Il giovane giornalista di Mazar-i-Sharif, da oltre un anno in carcere per aver offeso il corano, prima condannato all’ergastolo (sentenza poi commutata in vent’anni di carcere) dovrà scontare la pena stando alla notizia (diffusa da Human Right Watch) che questa seconda condanna per blasfemia è stata confermata dalla Corte suprema afghana. La notizia è arriva alla famiglia di Perwez Kambakhsh solo dopo che è stata trasmessa alle autorità della provincia di Bhalk per essere eseguita.
La conferma della condanna è infatti avvenuta (e non è una novità in questa vicenda) in una seduta chiusa al pubblico e di fatto segreta. Parwez ha scritto o meglio solo diffuso (perchè afferma di averlo scaricato da Internet) un articolo sui diritti delle donne e l’Islam tra compagni di classe del suo corso universitario.

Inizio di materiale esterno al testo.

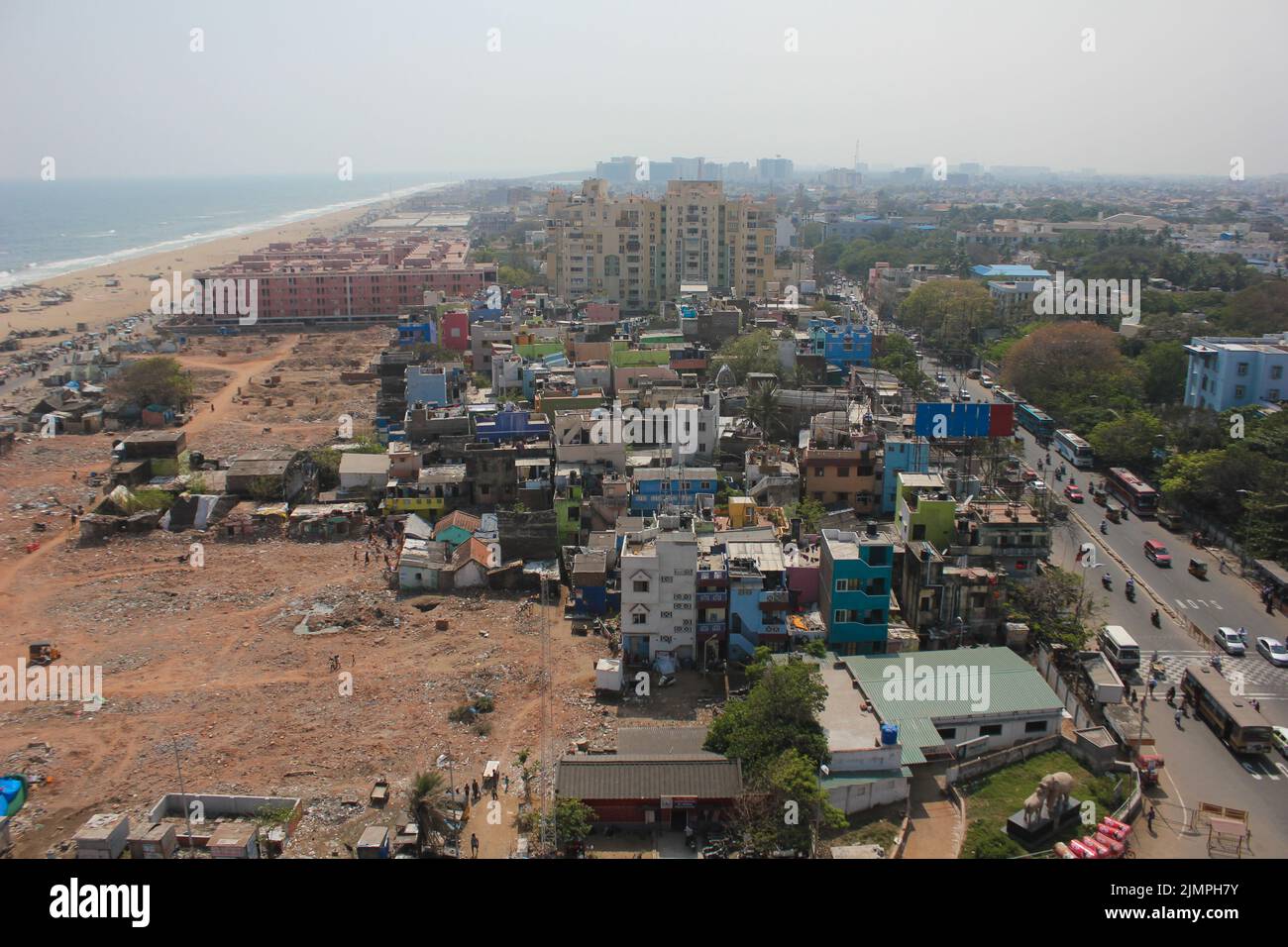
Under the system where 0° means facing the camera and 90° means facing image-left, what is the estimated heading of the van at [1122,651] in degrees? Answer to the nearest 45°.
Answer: approximately 135°

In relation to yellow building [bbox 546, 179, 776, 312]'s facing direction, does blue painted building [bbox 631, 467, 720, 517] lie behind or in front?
in front

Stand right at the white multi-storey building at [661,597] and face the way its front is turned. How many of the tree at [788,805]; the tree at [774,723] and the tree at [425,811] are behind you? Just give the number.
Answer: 0

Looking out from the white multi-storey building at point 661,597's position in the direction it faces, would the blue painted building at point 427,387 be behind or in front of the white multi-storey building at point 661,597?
behind

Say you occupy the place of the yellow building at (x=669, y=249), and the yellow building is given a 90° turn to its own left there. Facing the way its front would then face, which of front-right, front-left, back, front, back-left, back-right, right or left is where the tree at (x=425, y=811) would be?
right

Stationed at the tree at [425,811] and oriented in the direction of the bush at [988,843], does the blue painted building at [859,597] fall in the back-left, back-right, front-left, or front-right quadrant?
front-left

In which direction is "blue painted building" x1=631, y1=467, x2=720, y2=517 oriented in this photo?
toward the camera

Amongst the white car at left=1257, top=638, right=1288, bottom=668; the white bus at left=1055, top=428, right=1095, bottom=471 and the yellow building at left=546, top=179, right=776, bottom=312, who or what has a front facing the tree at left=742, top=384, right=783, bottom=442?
the yellow building

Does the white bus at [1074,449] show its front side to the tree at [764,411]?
no

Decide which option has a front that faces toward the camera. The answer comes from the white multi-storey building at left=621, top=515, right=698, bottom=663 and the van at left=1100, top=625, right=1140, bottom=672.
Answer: the white multi-storey building

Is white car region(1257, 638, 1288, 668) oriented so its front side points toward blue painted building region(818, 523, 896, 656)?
no

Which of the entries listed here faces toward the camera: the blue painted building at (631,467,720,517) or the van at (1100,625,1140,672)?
the blue painted building

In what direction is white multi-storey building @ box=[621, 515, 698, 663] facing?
toward the camera

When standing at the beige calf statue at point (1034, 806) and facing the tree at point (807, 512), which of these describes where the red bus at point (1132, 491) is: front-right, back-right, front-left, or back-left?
front-right

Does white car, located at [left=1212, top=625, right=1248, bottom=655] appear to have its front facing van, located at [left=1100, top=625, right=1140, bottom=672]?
no

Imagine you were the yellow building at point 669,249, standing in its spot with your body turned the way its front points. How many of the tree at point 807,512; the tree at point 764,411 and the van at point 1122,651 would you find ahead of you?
3

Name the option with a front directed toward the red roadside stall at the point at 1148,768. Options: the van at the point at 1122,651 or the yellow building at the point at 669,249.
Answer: the yellow building
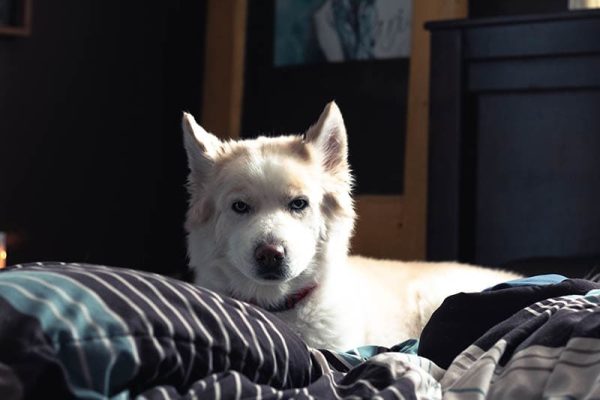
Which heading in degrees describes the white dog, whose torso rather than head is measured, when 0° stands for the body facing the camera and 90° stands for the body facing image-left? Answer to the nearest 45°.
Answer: approximately 45°

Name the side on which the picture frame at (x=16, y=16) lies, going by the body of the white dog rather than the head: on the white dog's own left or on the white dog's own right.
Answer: on the white dog's own right

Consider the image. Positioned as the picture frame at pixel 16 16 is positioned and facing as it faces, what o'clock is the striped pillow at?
The striped pillow is roughly at 12 o'clock from the picture frame.

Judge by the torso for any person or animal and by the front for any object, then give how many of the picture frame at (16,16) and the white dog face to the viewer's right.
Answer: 0

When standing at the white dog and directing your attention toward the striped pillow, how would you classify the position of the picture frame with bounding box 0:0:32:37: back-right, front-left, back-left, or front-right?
back-right

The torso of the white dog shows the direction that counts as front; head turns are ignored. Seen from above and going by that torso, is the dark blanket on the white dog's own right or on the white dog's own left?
on the white dog's own left

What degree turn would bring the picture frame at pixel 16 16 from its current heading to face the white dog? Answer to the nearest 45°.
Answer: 0° — it already faces it

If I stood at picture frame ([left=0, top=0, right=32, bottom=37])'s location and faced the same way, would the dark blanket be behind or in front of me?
in front

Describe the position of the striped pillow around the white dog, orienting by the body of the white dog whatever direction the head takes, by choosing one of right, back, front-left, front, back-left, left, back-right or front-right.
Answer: front-left

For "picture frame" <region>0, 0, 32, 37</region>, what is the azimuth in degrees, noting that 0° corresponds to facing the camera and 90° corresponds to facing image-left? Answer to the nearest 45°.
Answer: approximately 0°
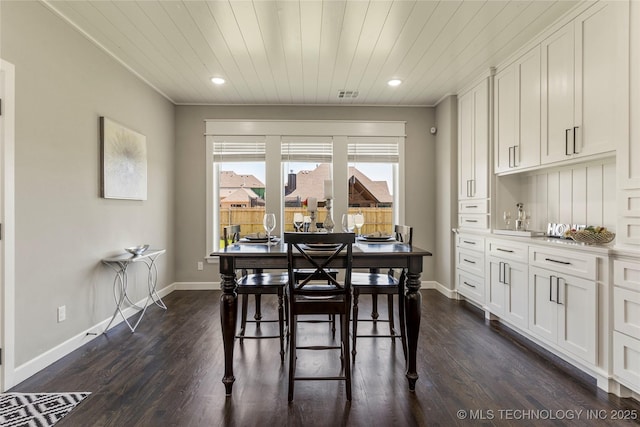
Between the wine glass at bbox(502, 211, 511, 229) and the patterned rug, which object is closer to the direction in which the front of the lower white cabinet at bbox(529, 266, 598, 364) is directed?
the patterned rug

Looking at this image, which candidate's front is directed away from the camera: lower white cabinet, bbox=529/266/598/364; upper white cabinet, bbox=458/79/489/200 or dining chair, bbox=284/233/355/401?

Secondo molti però è stato “incastrato” per colpire suo fratello Ibrahim, giornalista che ha più volte denunciato i traffici e gli affari dei signori della guerra della provincia (l’ho incontrato e intervistato per il Tg3 un anno fa a Kabul, poco dopo che era stato sollevato il caso e lui stesso conferma questa spiegazione).
E’ una storia quella di Parwez che ha trovato grande eco all’estero e sintetizza i limiti nel processo di riforma e “costruizione” del sistema giudiziario afghano (processo finanziato dall’Italia), le crescenti pressioni sulla vivace stampa afghana e la deriva integralista in alcuni ambienti governativi del Paese. Sulla sua storia proverò a tornare in un post più approfondito.